• Web page edit records:
------------------------------------------------------------------------

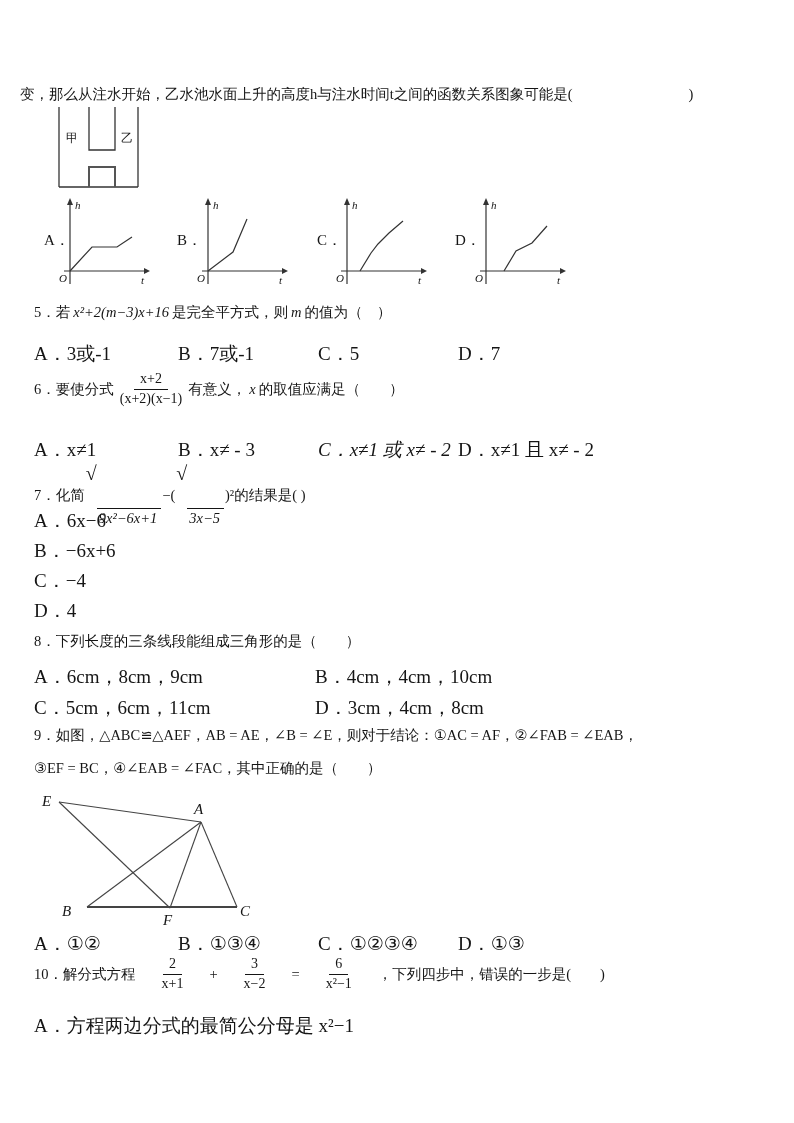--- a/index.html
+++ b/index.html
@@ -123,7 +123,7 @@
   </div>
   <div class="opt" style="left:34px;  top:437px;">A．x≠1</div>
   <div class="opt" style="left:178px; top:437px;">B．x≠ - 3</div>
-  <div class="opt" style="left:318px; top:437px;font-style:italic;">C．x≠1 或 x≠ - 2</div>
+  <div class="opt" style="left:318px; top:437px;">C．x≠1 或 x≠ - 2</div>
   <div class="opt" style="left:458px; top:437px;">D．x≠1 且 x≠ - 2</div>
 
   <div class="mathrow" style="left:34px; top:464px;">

------------------------------------------------------------------------

• Work request: All lines of the records above that carry the word "style" should be listed.

• Answer space:
   <div class="opt" style="left:34px;  top:437px;">A．x≠1</div>
   <div class="opt" style="left:178px; top:437px;">B．x≠ - 3</div>
-  <div class="opt" style="left:318px; top:437px;font-style:italic;">C．x≠1 或 x≠ - 2</div>
+  <div class="opt" style="left:318px; top:437px;">C．x≠1 或 x≠ - 2</div>
   <div class="opt" style="left:458px; top:437px;">D．x≠1 且 x≠ - 2</div>
   <div class="mathrow" style="left:34px; top:464px;">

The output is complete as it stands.